# Need speedometer help please



## Evans200 (Jan 25, 2015)

I want to replace the cloudy lens on this Higgins speedometer but don't know how to remove the chrome bezel. Any help will be greatly appreciated. Thanks!


----------



## Andrew Gorman (Jan 25, 2015)

Try polishing the lens with toothpaste first.


----------



## Evans200 (Jan 25, 2015)

Tried toothpaste just now. Didn't really help, but it smells nice. Appreciate the tip though, thanks.


----------



## Andrew Gorman (Jan 25, 2015)

Make sure it is the gritty kind. Brasso can also help.


----------



## Duck (Jan 25, 2015)

Novus Plastic Polish; can't imagine life without the stuff, anymore.


----------



## GTs58 (Jan 25, 2015)

I've tried a few times to clean up a speedo lens that looked like that. Since the speedo is not sealed the inside of the lens will also need to be cleaned, so it needs to come off.


----------



## Djshakes (Feb 26, 2015)

You need some sheet metal that you can wrap around the speedo just under the bezel.
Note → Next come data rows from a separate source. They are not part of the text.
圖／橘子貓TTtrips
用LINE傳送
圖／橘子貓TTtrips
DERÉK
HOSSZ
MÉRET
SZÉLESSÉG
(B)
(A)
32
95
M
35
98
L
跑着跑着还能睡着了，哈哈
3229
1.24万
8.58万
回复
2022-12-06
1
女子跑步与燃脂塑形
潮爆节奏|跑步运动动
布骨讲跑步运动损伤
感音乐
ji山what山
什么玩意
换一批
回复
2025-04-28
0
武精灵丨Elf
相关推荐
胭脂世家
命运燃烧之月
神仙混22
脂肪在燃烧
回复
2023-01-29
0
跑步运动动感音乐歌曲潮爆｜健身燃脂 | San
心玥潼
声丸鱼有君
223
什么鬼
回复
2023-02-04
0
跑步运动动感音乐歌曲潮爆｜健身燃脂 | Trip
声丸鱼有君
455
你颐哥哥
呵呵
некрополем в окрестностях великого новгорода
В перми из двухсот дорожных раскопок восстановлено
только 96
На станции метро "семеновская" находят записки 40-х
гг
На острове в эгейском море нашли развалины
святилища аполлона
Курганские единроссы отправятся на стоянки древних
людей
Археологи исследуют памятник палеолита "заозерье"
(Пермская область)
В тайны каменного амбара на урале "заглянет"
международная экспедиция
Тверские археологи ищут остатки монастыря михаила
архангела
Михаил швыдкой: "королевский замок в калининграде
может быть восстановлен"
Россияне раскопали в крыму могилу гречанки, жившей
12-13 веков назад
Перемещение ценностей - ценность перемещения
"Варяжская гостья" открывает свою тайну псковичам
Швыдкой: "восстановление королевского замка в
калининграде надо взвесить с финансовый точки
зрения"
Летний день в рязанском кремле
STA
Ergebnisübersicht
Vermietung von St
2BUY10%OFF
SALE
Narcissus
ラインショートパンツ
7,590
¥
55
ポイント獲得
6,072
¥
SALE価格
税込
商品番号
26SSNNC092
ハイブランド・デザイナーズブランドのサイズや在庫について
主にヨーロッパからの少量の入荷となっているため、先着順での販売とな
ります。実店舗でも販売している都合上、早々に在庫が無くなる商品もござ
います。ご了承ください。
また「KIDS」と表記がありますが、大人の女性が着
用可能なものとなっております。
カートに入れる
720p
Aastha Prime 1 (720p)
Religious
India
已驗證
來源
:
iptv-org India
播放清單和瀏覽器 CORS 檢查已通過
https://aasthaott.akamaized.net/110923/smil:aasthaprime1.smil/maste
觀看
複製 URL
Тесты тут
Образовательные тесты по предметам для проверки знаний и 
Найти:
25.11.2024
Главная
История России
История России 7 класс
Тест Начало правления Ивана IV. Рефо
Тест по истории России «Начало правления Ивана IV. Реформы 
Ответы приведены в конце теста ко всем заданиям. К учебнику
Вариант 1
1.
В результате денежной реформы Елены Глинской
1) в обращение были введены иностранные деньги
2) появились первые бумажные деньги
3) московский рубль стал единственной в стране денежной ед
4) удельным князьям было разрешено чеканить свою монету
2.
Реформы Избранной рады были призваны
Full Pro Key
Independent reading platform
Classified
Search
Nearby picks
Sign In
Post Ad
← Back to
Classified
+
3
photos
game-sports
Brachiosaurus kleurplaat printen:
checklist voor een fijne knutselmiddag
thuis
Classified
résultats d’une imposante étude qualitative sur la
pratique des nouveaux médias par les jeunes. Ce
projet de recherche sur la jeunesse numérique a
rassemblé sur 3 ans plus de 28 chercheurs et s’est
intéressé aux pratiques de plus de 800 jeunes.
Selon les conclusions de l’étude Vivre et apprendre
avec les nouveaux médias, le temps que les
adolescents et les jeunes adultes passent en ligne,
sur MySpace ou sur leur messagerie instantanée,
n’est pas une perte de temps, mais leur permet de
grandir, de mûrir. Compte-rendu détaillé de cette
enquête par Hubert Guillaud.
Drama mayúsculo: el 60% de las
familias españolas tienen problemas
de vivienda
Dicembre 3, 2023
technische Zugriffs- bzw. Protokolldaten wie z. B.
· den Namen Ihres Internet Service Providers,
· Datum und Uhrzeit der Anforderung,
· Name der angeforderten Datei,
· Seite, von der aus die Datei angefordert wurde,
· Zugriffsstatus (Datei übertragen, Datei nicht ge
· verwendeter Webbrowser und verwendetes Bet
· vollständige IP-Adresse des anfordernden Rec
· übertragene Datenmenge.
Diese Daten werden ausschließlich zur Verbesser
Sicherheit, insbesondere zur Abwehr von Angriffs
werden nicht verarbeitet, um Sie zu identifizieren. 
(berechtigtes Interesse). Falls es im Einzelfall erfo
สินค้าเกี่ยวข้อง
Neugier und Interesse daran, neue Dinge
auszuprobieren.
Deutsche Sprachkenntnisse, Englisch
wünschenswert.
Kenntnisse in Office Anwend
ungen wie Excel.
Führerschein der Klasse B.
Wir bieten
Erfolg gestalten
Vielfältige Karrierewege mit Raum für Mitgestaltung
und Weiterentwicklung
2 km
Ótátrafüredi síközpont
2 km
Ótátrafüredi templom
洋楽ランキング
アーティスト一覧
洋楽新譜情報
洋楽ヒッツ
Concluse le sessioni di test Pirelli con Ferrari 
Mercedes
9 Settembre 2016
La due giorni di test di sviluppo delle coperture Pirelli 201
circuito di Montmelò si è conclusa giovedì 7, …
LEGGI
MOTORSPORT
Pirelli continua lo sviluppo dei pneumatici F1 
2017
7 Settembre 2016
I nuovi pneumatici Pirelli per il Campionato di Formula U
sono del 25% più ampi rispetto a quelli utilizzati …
The sheet metal needs to be deeper than the speedo housing.  Once you have it wrapped bang it on your workbench and the weight of the speedo will eventually knock off the bezel.  Replace lens and gently tap bezel back on with rubber or plastic hammer.


----------



## rodeo1988 (Feb 26, 2015)

Send it to me and I put new lens and new lube grease in all gears inside and if you wanted I resetting to 0000 miles 8)


----------